2013 STEM Summer Institute
Overview. The STEM Summer Institute ran June 10-21, 2013, 9AM-4PM each Monday through Friday and was held at The Harpeth Hall School.
Registrants. The STEM Summer Institute exclusively served girls who had just finished 8th through 11th grades in Davidson County. Every public middle and high school in the Metropolitan Nashville Public School (MNPS) system was contacted about this program. Applications were due March 7. Twenty eight girls participated from the following schools:
Bellevue Middle School
Cameron Middle School
Franklin High School
Franklin Road Academy
Glencliff High School
Harpeth Hall School
Hillsboro High School
Hunters Lane High School
McGavock High School
Overton High School
St Andrew - Sewanee
St Cecilia Academy
Whites Creek High School
Snacks and lunch were included for participants.
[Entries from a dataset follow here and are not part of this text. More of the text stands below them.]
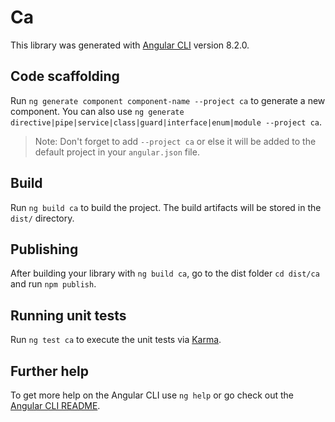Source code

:# Ca

This library was generated with [Angular CLI](https://github.com/angular/angular-cli) version 8.2.0.

## Code scaffolding

Run `ng generate component component-name --project ca` to generate a new component. You can also use `ng generate directive|pipe|service|class|guard|interface|enum|module --project ca`.
> Note: Don't forget to add `--project ca` or else it will be added to the default project in your `angular.json` file. 

## Build

Run `ng build ca` to build the project. The build artifacts will be stored in the `dist/` directory.

## Publishing

After building your library with `ng build ca`, go to the dist folder `cd dist/ca` and run `npm publish`.

## Running unit tests

Run `ng test ca` to execute the unit tests via [Karma](https://karma-runner.github.io).

## Further help

To get more help on the Angular CLI use `ng help` or go check out the [Angular CLI README](https://github.com/angular/angular-cli/blob/master/README.md).
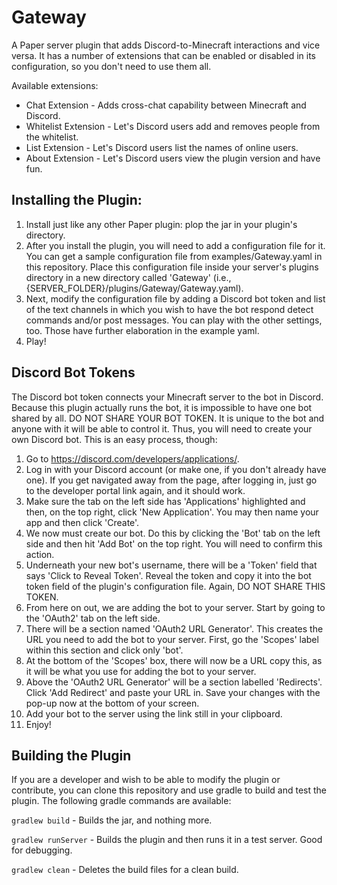 # Gateway

A Paper server plugin that adds Discord-to-Minecraft interactions and vice versa. It has a number of extensions that can
be enabled or disabled in its configuration, so you don't need to use them all.

Available extensions:

- Chat Extension - Adds cross-chat capability between Minecraft and Discord.
- Whitelist Extension - Let's Discord users add and removes people from the whitelist.
- List Extension - Let's Discord users list the names of online users.
- About Extension - Let's Discord users view the plugin version and have fun.

## Installing the Plugin:

1. Install just like any other Paper plugin: plop the jar in your plugin's directory.
2. After you install the plugin, you will need to add a configuration file for it. You can get a sample configuration
   file from examples/Gateway.yaml in this repository. Place this configuration file inside your server's plugins
   directory in a new directory called 'Gateway' (i.e., {SERVER_FOLDER}/plugins/Gateway/Gateway.yaml).
3. Next, modify the configuration file by adding a Discord bot token and list of the text channels in which you wish to
   have the bot respond detect commands and/or post messages. You can play with the other settings, too. Those have
   further elaboration in the example yaml.
4. Play!

## Discord Bot Tokens

The Discord bot token connects your Minecraft server to the bot in Discord. Because this plugin actually runs the bot,
it is impossible to have one bot shared by all. DO NOT SHARE YOUR BOT TOKEN. It is unique to the bot and anyone with it
will be able to control it. Thus, you will need to create your own Discord bot. This is an easy process, though:

1. Go to https://discord.com/developers/applications/.
2. Log in with your Discord account (or make one, if you don't already have one). If you get navigated away from the
   page, after logging in, just go to the developer portal link again, and it should work.
3. Make sure the tab on the left side has 'Applications' highlighted and then, on the top right, click 'New
   Application'. You may then name your app and then click 'Create'.
4. We now must create our bot. Do this by clicking the 'Bot' tab on the left side and then hit 'Add Bot' on the top
   right. You will need to confirm this action.
5. Underneath your new bot's username, there will be a 'Token' field that says 'Click to Reveal Token'. Reveal the token
   and copy it into the bot token field of the plugin's configuration file. Again, DO NOT SHARE THIS TOKEN.
6. From here on out, we are adding the bot to your server. Start by going to the 'OAuth2' tab on the left side.
7. There will be a section named 'OAuth2 URL Generator'. This creates the URL you need to add the bot to your server.
   First, go the 'Scopes' label within this section and click only 'bot'.
8. At the bottom of the 'Scopes' box, there will now be a URL copy this, as it will be what you use for adding the bot
   to your server.
9. Above the 'OAuth2 URL Generator' will be a section labelled 'Redirects'. Click 'Add Redirect' and paste your URL in.
   Save your changes with the pop-up now at the bottom of your screen.
10. Add your bot to the server using the link still in your clipboard.
11. Enjoy!

## Building the Plugin

If you are a developer and wish to be able to modify the plugin or contribute, you can clone this repository and use
gradle to build and test the plugin. The following gradle commands are available:

`gradlew build` - Builds the jar, and nothing more.

`gradlew runServer` - Builds the plugin and then runs it in a test server. Good for debugging.

`gradlew clean` - Deletes the build files for a clean build.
Harpeth Hall busses were run on three routes to pick up all participants who requested it.
Curriculum and Faculty. The curriculum was based in both service learning and engineering design within a global context. The Lwala Community Alliance "hired" the participants to work on two projects. The rising 9th and 10th graders designed a fish pond to enable the Lwala residents raise fish to use as a commodity. The rising 11th and 12th graders designed an oven for the women of Lwala to bake mendazi in large quantities to use as a commodity for trade. Participants used the engineering design process to manage the designs along with appropriate scientific inquiry, statistical analyses, CAD drawings, and hands-on prototype building to accomplish this task. We also did things to make this feel a bit more like a traditional camp - and not just academics – such as making ice cream, making shrink-dinks, going to the playground, etc. We also included topics like college planning and building up the girls’ social capital.
Ultimately the girls were highly successful in their fish pond and oven designs. Each group of girls created a scale-model using Google Sketchup before constructing their prototype. The scale model was included along with their abbreviated version of the engineering design process on their scientific posters. Each group created a thorough record of the engineering design work using the website InnovationPortal.org. Each group also prepared an oral presentation and a video of their fish pond or oven in action. These videos ran while the girls stood in front of the posters, giving their oral presentations, to judges, parents, and teachers from their home schools on the final engineering design competition day. Among the judges were the leaders of the Lwala Community Alliance who had “hired” these girls. They were very pleased with the final projects and took the winning design with them on their current trip to Kenya to evaluate its possible use in the schools.
In addition to Dr. Klein-Gardner, the faculty included 7Harpeth Hall teachers (Yelena Janumyan – middle school science, Maureen Hill – middle school mathematics, Jennifer Webster – upper school mathematics, Gary Schott – upper school science, Lisa Keen – upper school science, Becky Smith - middle school science, and Hannah Bond - upper school science) as well as four biomedical engineers from Vanderbilt University (graduate students John Martin, Samantha Sarrett, and Martina Miteva and professor Craig Duvall). Over lunch and during some classes and the engineering design project judging, we included other STEM professionals.
When the girls were asked, “What is the most interesting thing you remember learning at the STEM Summer Institute?”
- “The most interesting thing I could remember learning from this summer Institute, is that it is alright to fail but it is never okay to give up. I also learned what STEM was really about and what it could prepare you for in the real world.”
- “I loved being challenged to only be able to use certain resources. It taught me to be truly grateful for everything that I am blessed to have or have quick access to.”
- “The most interesting thing that I learned at the STEM Summer Institute was how much our pond would be benefiting the people of Lwala, no matter who's pond got to be placed in Lwala.”
- "How to use Google sketchup.”
- "Learning about Lwala community and culture. I also enjoyed building fire!"